EXERCISE DIRECTIONS :: Give back only the lines in the records below from the one with "font-style: none ->" to the one with "color: #ec4899 ->", both inclusive, word for word.

GIVEN DATA ::
------------

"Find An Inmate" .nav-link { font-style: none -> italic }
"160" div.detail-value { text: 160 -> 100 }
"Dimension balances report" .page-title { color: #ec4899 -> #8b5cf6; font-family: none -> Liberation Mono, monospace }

------------

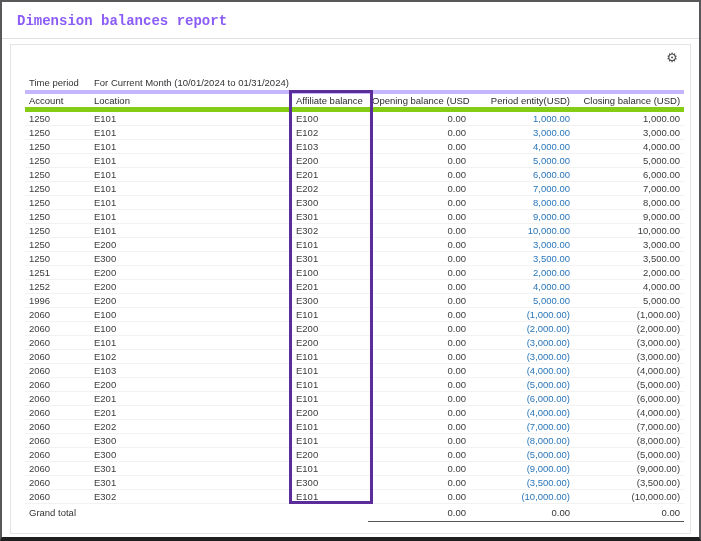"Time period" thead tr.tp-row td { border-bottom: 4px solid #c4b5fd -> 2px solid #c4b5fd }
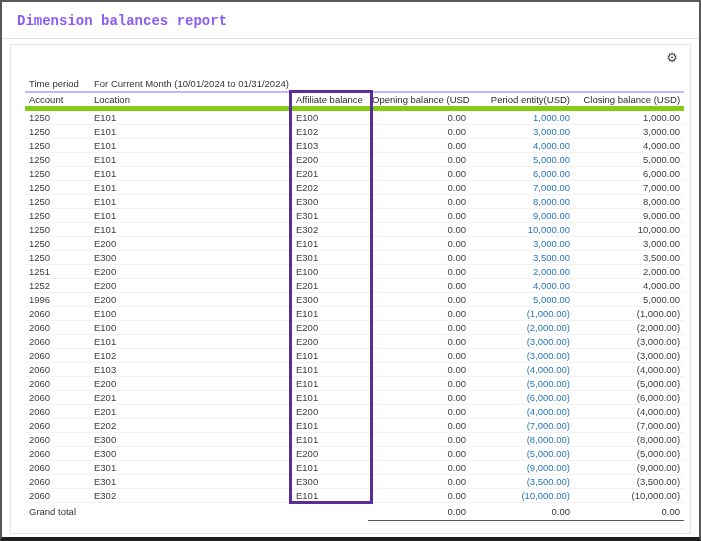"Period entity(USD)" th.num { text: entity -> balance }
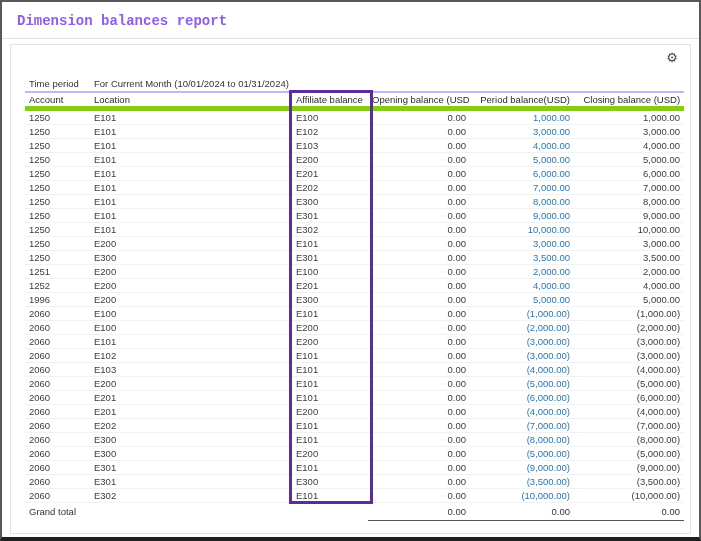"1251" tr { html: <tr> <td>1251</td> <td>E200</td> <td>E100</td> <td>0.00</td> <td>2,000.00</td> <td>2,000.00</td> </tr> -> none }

------------

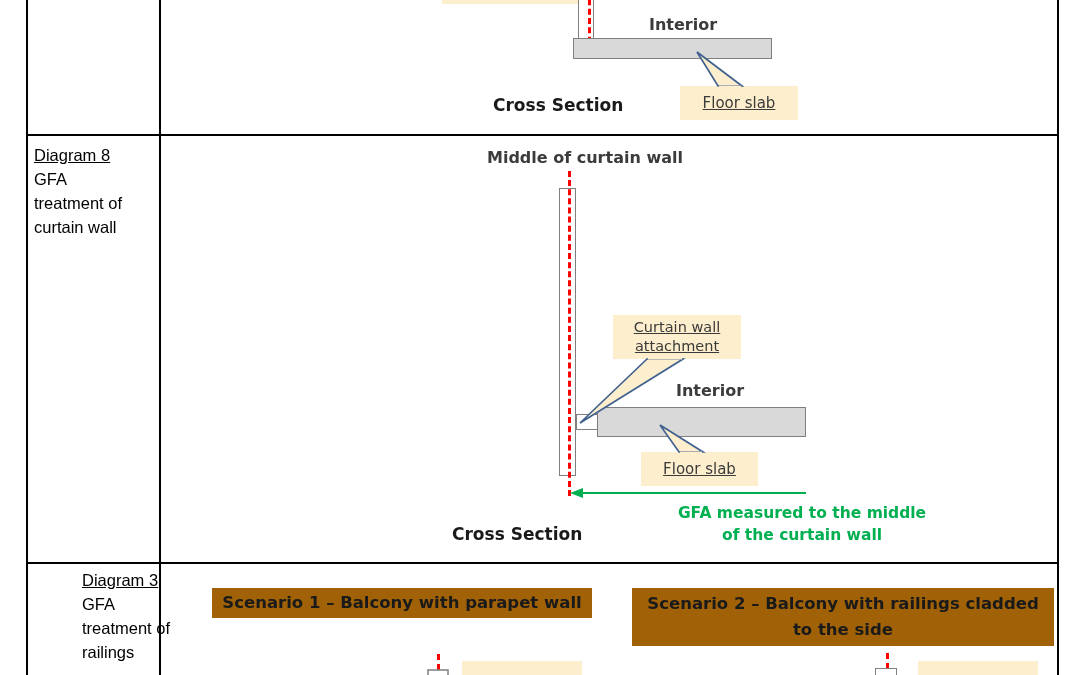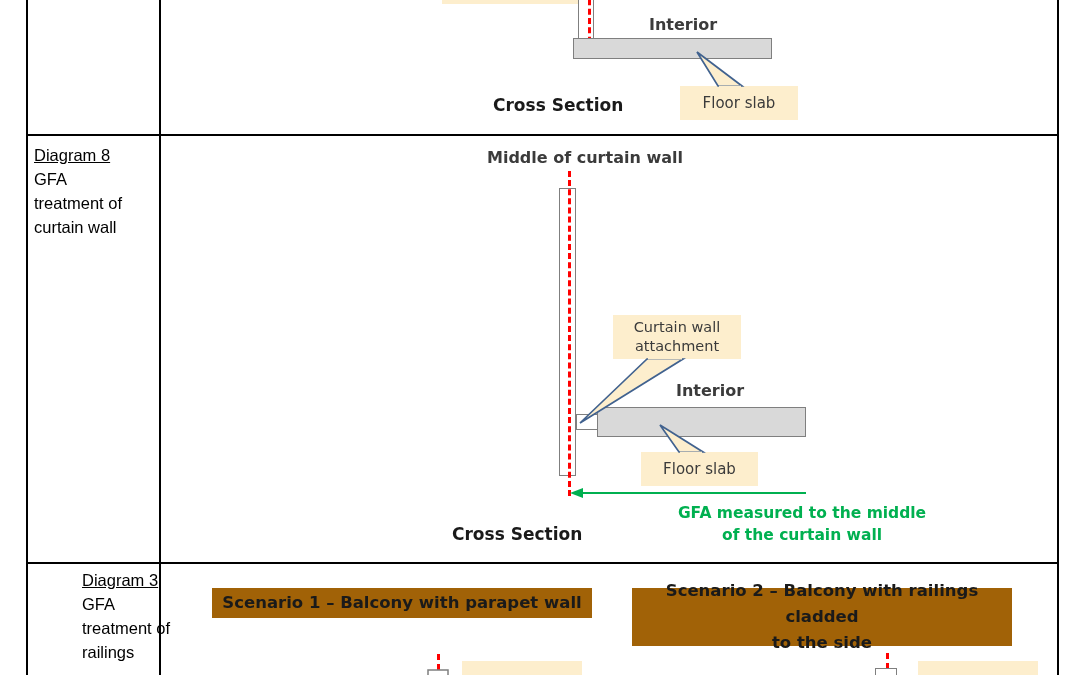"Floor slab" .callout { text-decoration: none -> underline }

------------

SOLUTION FOR THIS PROBLEM ::
"Find An Inmate" .nav-link { font-style: none -> italic }
"160" div.detail-value { text: 160 -> 100 }
"Dimension balances report" .page-title { color: #ec4899 -> #8b5cf6; font-family: none -> Liberation Mono, monospace }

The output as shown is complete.